Evaluation¶
spine-eval runs an agent against a dataset of cases, scores with pluggable
scorers, and reports along Cost / Latency / Efficacy / Reliability — the
lab-to-prod gap, measured.
A dataset¶
evals/smoke.yaml:
cases:
- id: math
input: "what is 2 + 2?"
expected: "4"
- id: capital
input: "capital of France?"
expected: "Paris"
Run it¶
from spine_eval import evaluate, load_dataset, Contains
dataset = load_dataset("evals/smoke.yaml")
report = await evaluate(agent, dataset, [Contains()], concurrency=4)
print(f"pass {report.pass_rate:.0%} cost ${report.cost_total_usd:.4f} "
f"p95 {report.latency_p95_s:.2f}s errors {report.error_rate:.0%}")

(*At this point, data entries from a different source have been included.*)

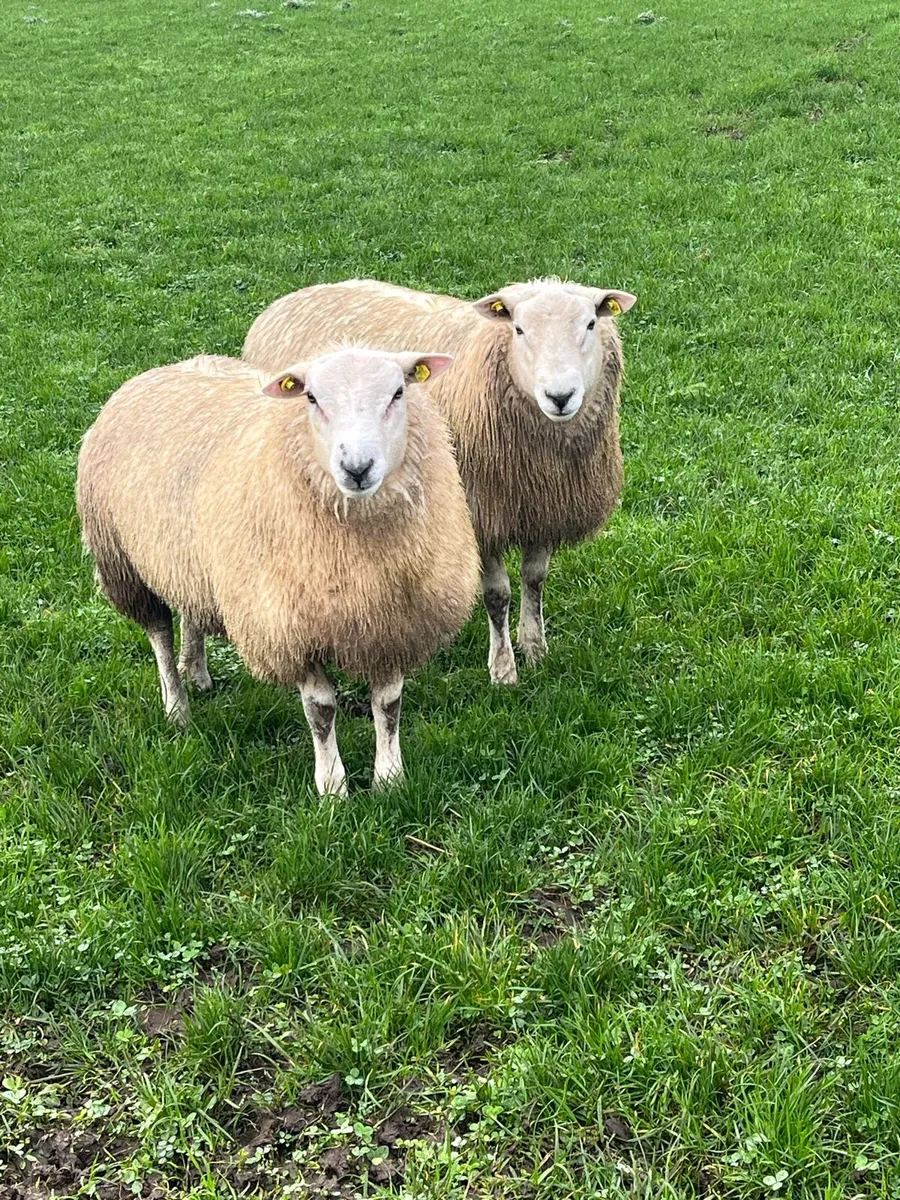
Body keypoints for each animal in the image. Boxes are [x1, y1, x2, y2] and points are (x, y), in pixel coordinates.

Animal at [76, 348, 480, 795]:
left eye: (397, 393)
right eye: (311, 399)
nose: (357, 468)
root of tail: (168, 367)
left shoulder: (395, 622)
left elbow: (388, 704)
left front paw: (390, 779)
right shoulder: (289, 628)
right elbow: (320, 710)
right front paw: (332, 786)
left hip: (187, 559)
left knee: (190, 612)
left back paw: (196, 672)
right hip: (123, 562)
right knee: (160, 634)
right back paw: (177, 706)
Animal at [242, 278, 637, 685]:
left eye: (590, 324)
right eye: (518, 329)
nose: (560, 397)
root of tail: (291, 298)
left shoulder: (545, 508)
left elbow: (534, 579)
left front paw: (534, 648)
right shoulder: (480, 514)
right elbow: (498, 595)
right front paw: (503, 668)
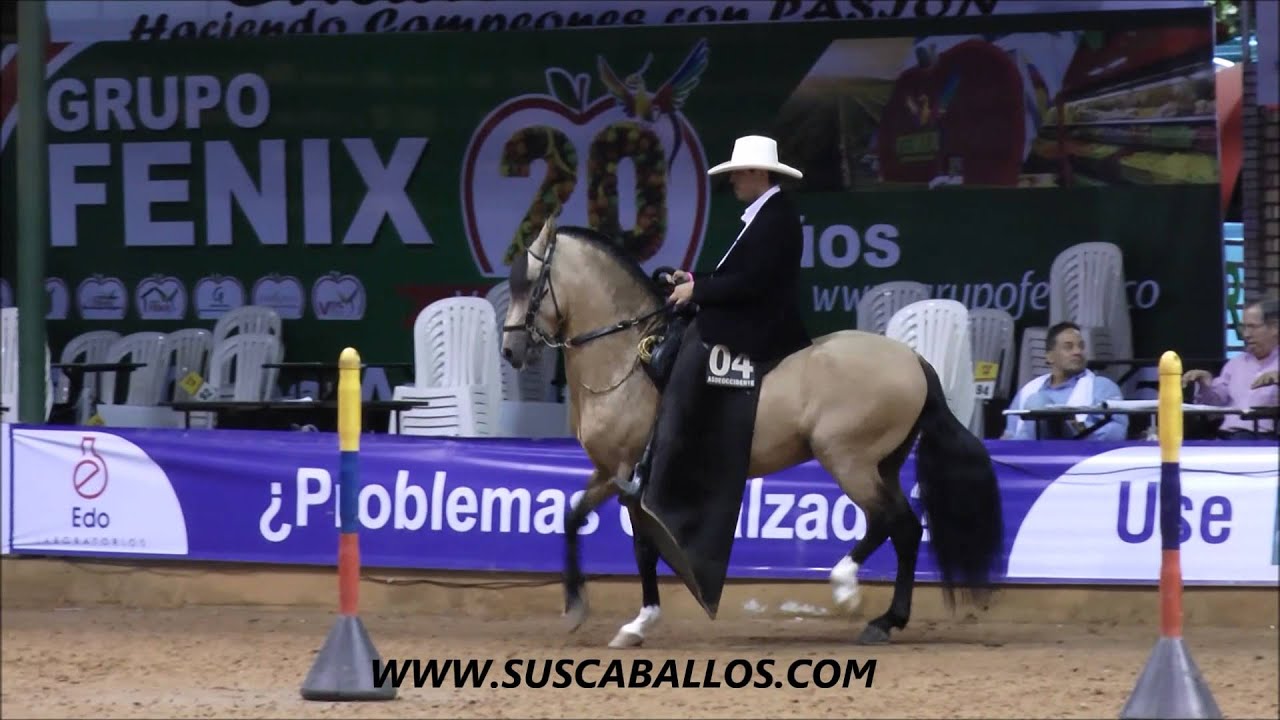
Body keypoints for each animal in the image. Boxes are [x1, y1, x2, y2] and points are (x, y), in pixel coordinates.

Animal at [499, 214, 1004, 647]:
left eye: (533, 284)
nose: (510, 350)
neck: (629, 356)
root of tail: (914, 360)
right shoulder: (609, 471)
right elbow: (572, 517)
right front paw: (577, 606)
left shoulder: (630, 474)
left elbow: (643, 544)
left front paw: (639, 622)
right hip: (884, 464)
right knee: (907, 530)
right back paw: (887, 620)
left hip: (847, 459)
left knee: (891, 520)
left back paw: (847, 589)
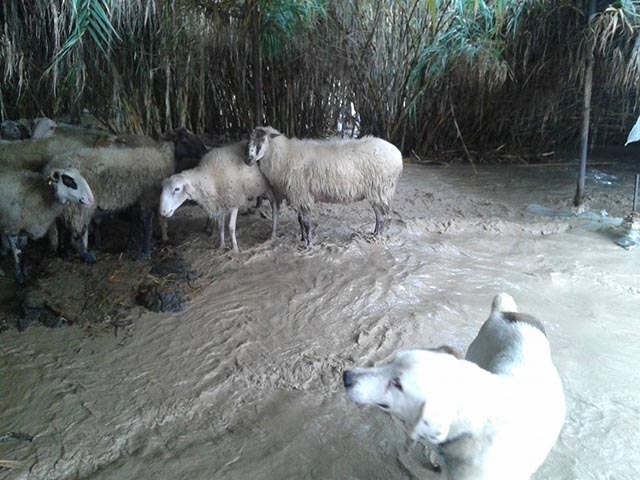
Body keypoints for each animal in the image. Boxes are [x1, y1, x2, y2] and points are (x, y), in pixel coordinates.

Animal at [46, 142, 175, 262]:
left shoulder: (137, 200)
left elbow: (136, 222)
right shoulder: (145, 199)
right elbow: (146, 224)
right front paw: (145, 253)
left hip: (68, 209)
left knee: (63, 228)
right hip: (78, 207)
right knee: (72, 232)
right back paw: (83, 255)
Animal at [246, 125, 402, 246]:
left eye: (262, 140)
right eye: (250, 140)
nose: (248, 160)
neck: (283, 155)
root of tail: (398, 154)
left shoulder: (302, 194)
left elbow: (306, 223)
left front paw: (308, 245)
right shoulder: (298, 195)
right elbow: (300, 220)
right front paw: (302, 238)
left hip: (380, 190)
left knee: (381, 216)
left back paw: (377, 237)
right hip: (377, 192)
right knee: (379, 216)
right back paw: (374, 233)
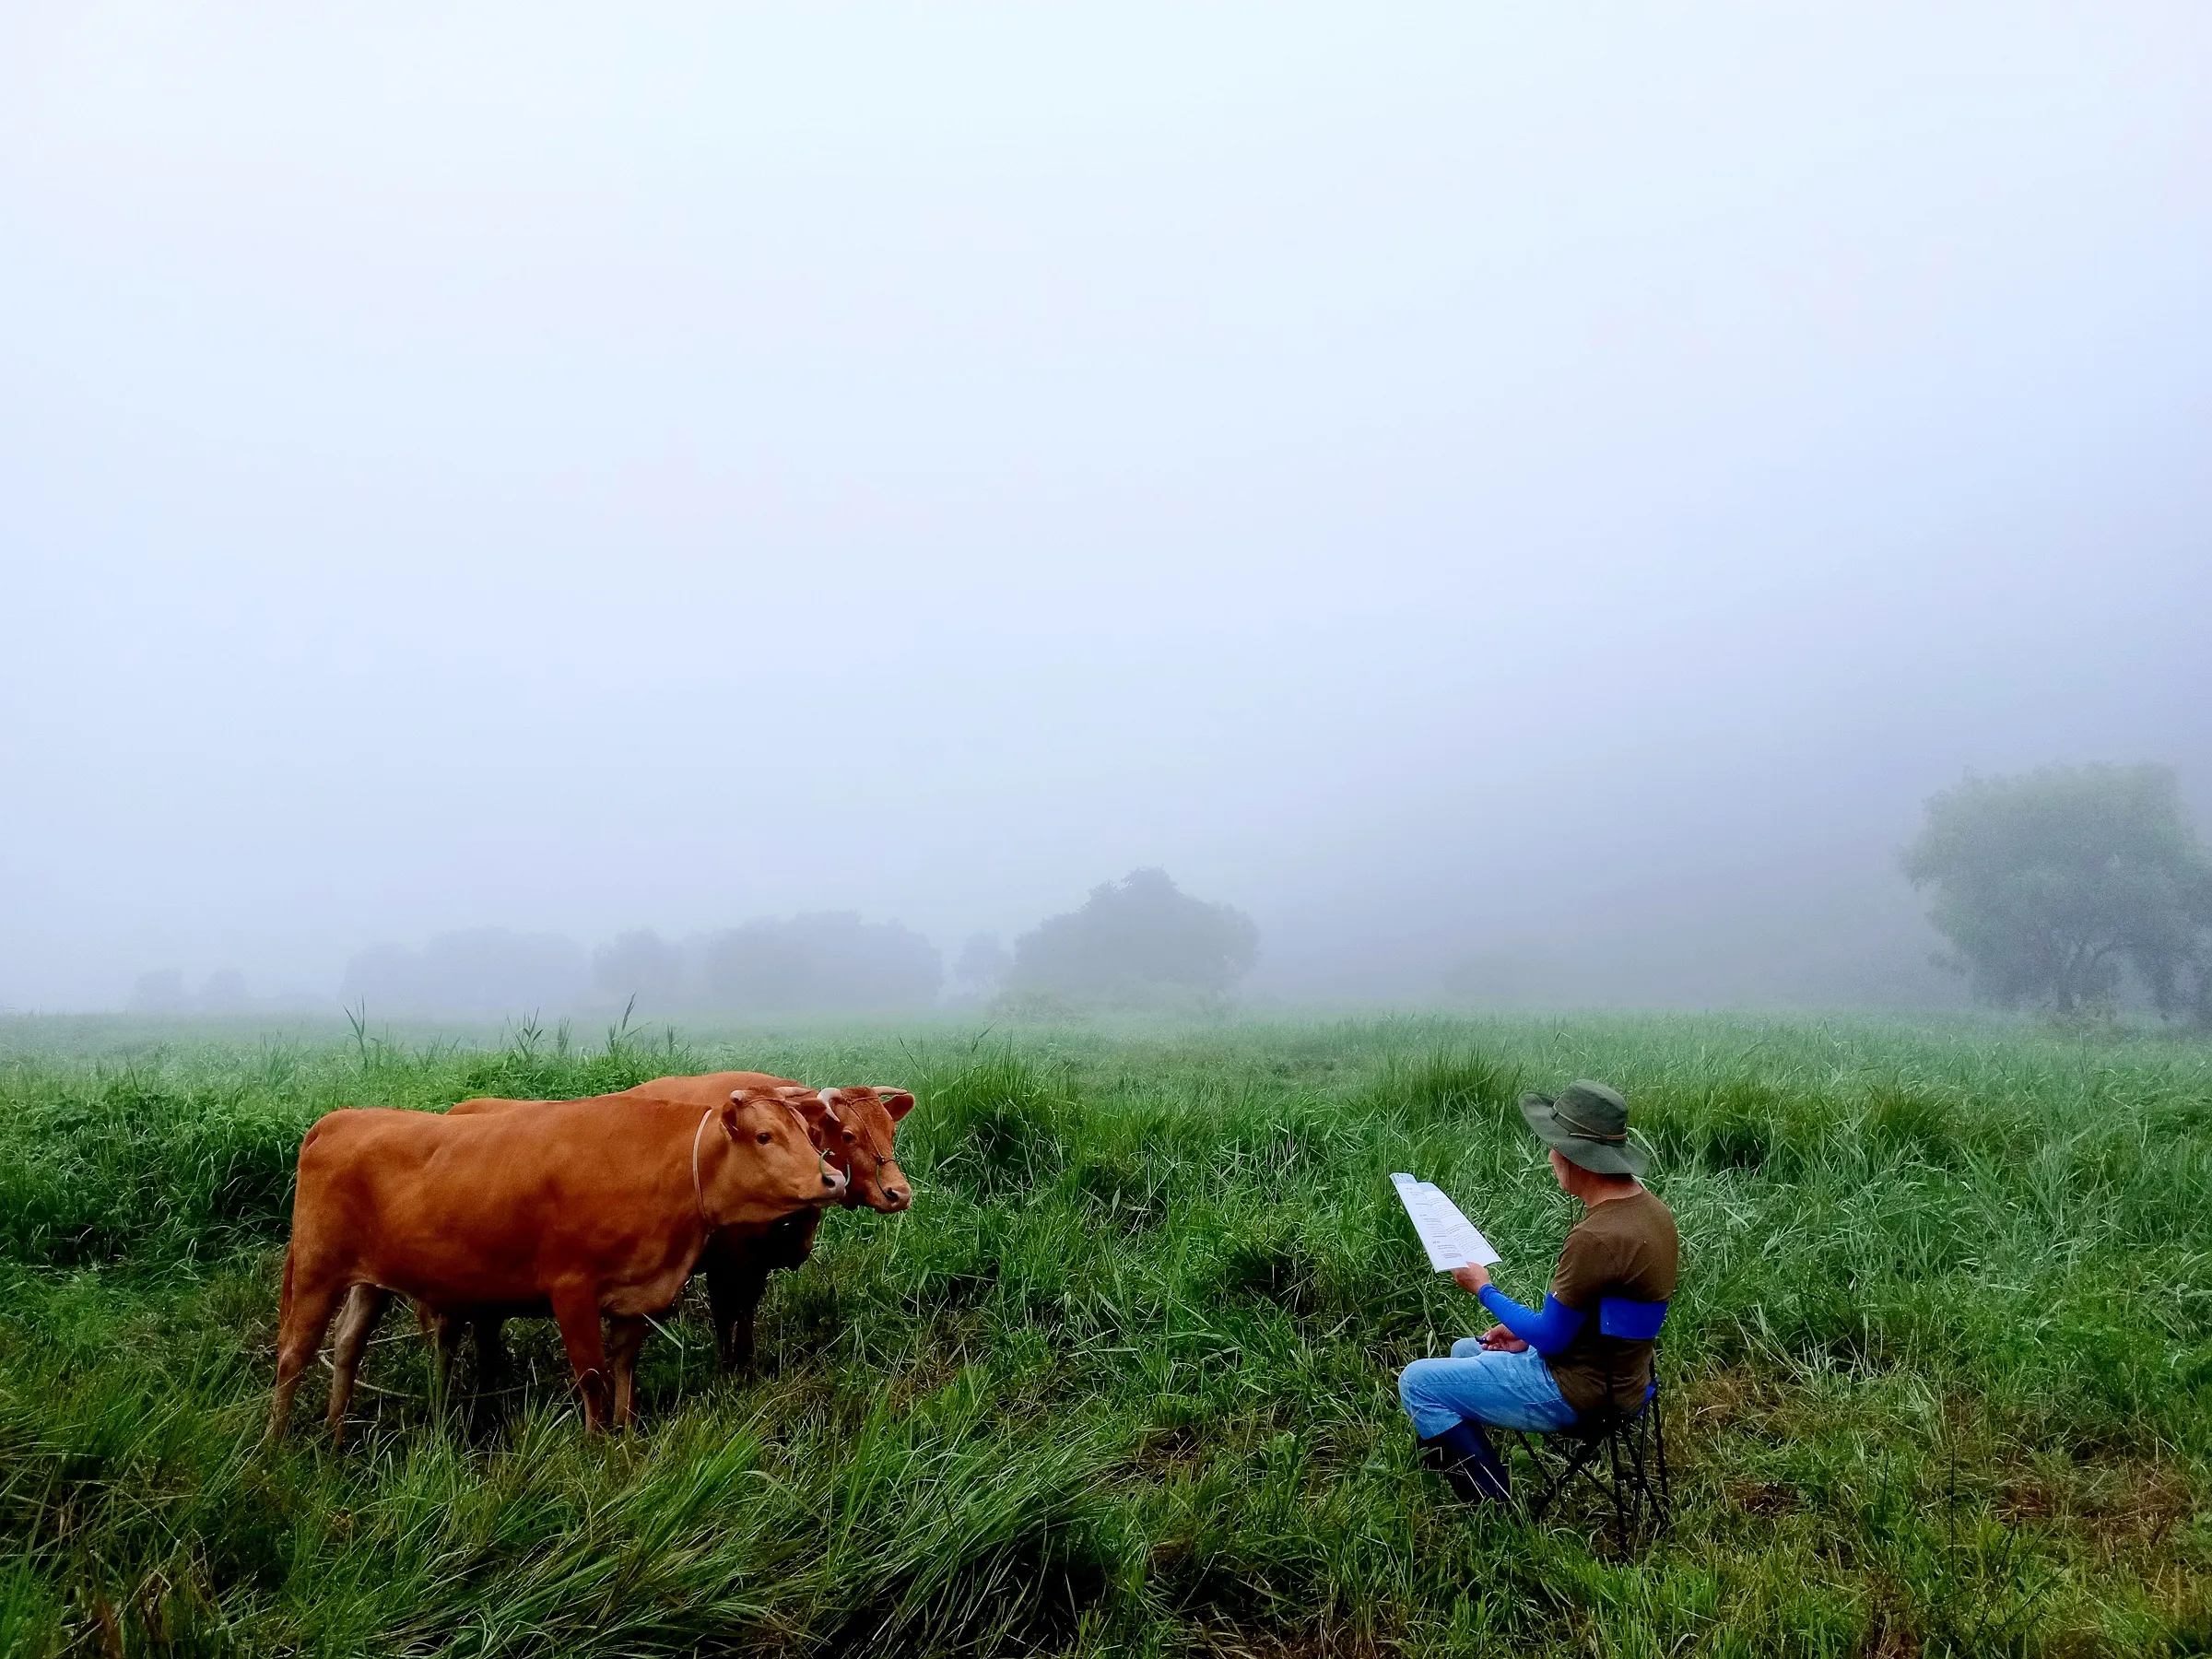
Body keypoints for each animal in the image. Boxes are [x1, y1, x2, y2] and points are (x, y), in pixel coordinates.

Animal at [267, 1084, 836, 1433]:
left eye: (809, 1135)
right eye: (764, 1136)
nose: (833, 1179)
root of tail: (341, 1118)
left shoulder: (636, 1298)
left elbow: (624, 1366)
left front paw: (626, 1430)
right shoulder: (572, 1289)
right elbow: (592, 1374)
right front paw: (597, 1444)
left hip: (370, 1280)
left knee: (347, 1347)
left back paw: (335, 1435)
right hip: (317, 1270)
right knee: (294, 1355)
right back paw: (277, 1446)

Each case runs in a fresh session; concurrency bounds parallel cases. A crash is
a failed case, not a failed eval.
Scorers¶
| Scorer | Checks |
|---|---|
ExactMatch |
normalized equality with expected |
Contains |
expected is a substring of the answer |
Regex |
answer matches a pattern |
FunctionScorer |
any (case, result) -> bool \| float |
LLMJudge |
grade with another model (JSON verdict) |
from spine_eval import LLMJudge, FunctionScorer
scorers = [
LLMJudge(judge_provider),
FunctionScorer(lambda c, r: len(r.answer or "") < 200, name="concise"),
]
From the CLI¶
Exits non-zero on any failure — drop it straight into CI.